What to produce:
Answer with the number of lines in the listing below that contain the word "down", and nothing else.

Data block:
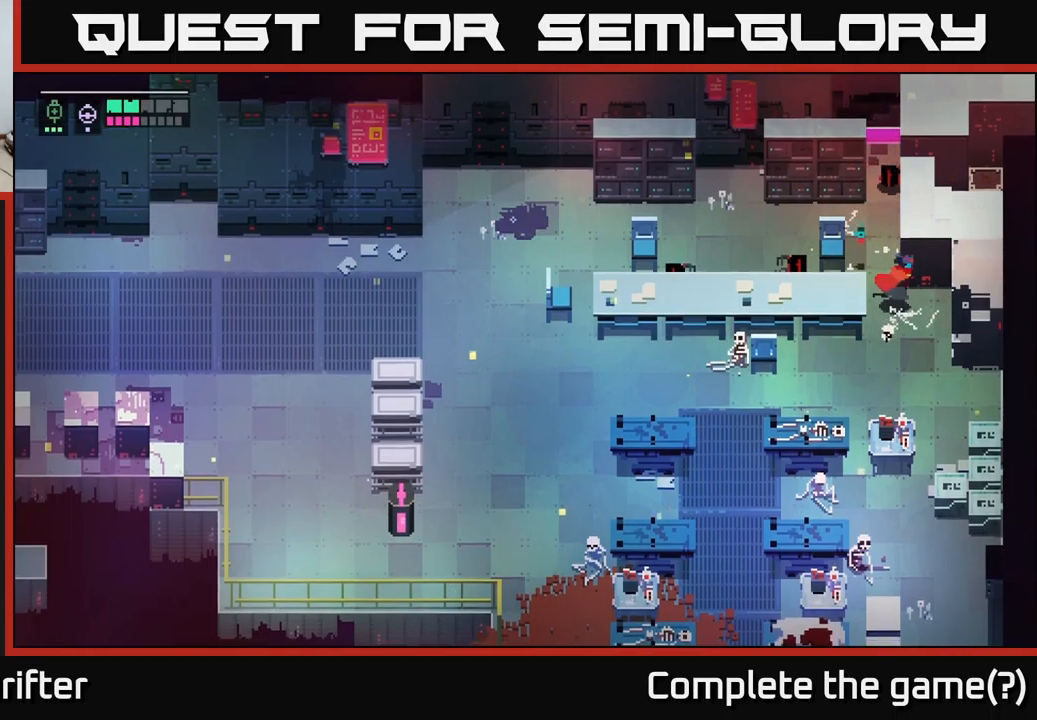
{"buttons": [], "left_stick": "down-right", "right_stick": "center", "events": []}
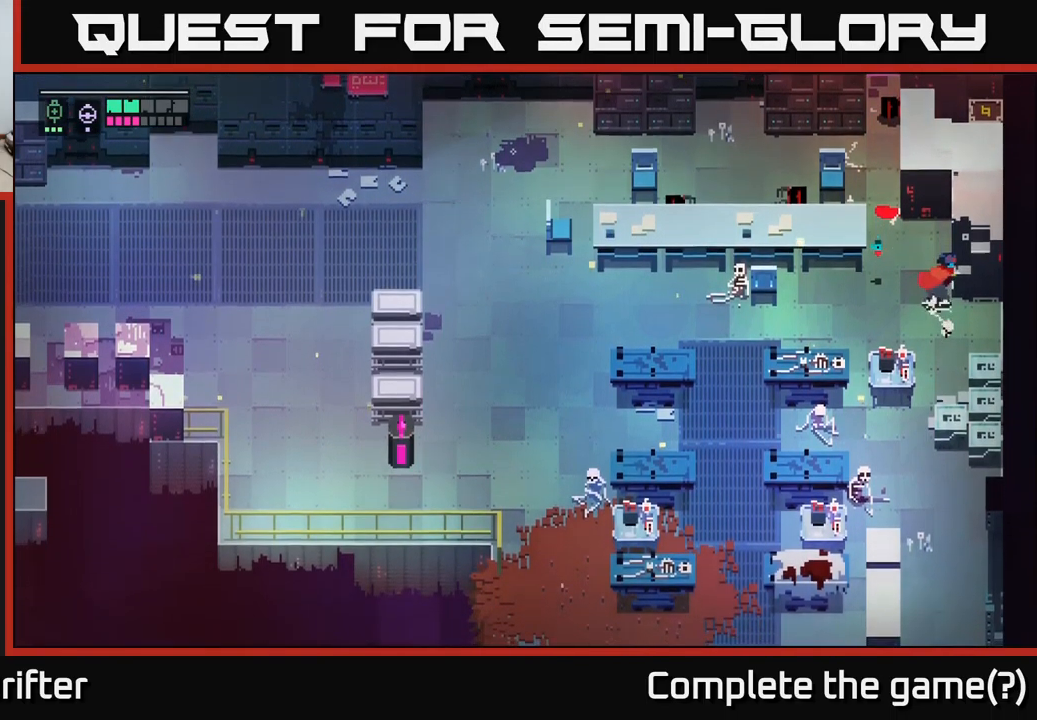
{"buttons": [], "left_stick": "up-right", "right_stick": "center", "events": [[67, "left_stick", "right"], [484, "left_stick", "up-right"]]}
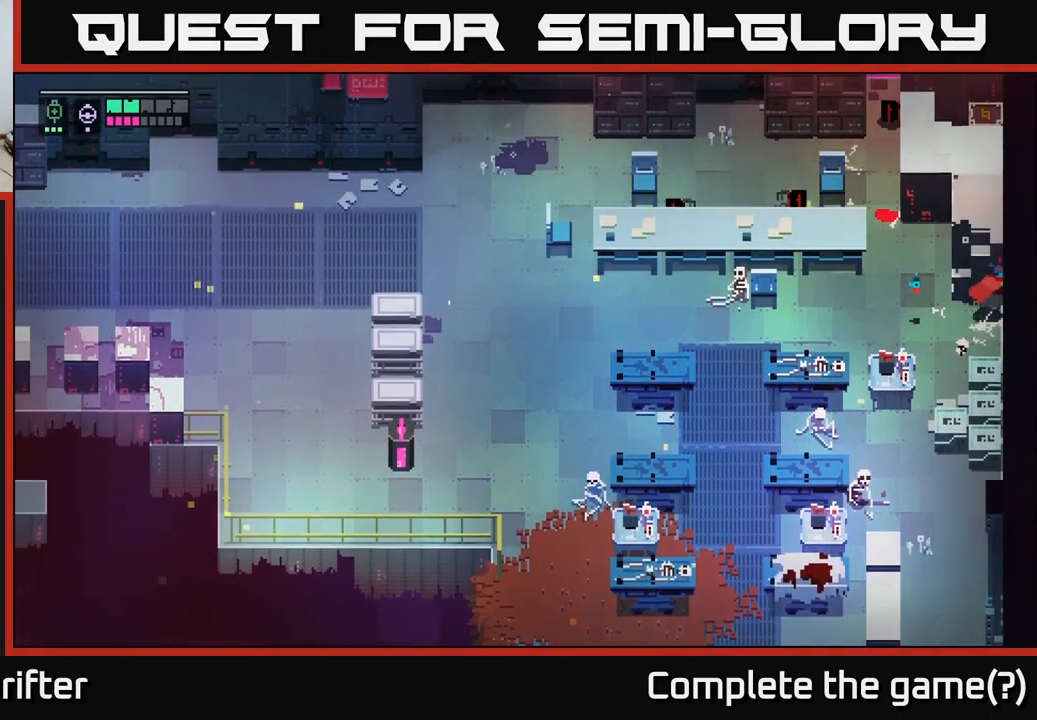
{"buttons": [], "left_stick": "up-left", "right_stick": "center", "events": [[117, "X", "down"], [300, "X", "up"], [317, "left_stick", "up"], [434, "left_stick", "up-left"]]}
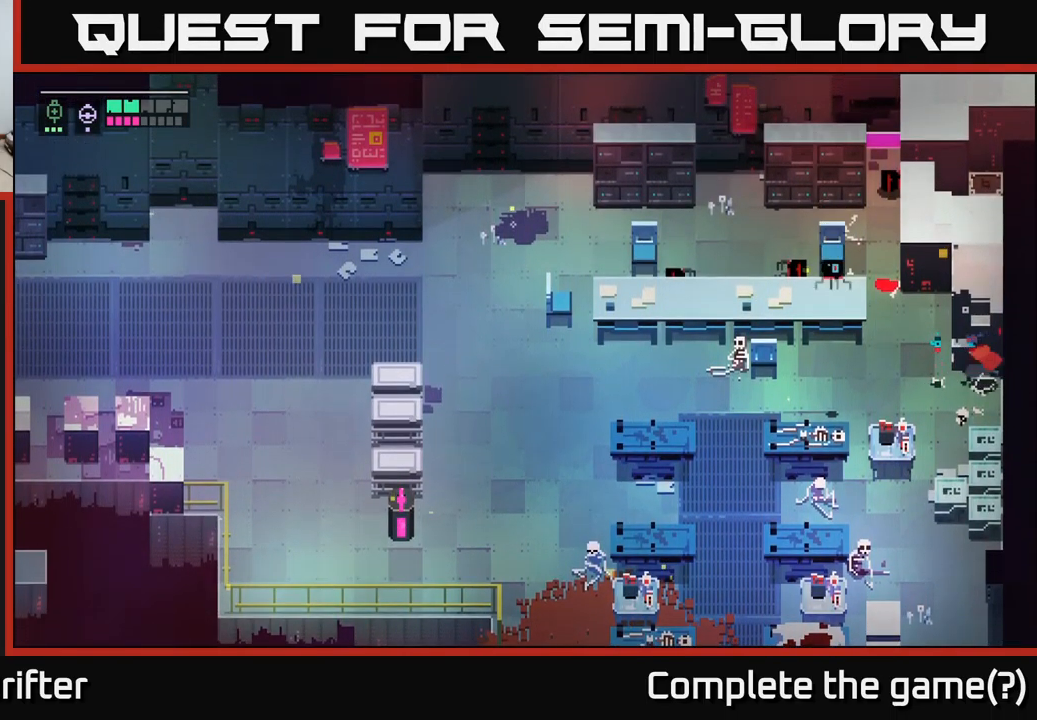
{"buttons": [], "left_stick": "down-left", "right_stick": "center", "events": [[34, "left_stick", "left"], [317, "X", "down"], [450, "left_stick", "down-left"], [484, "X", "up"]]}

Response area:
3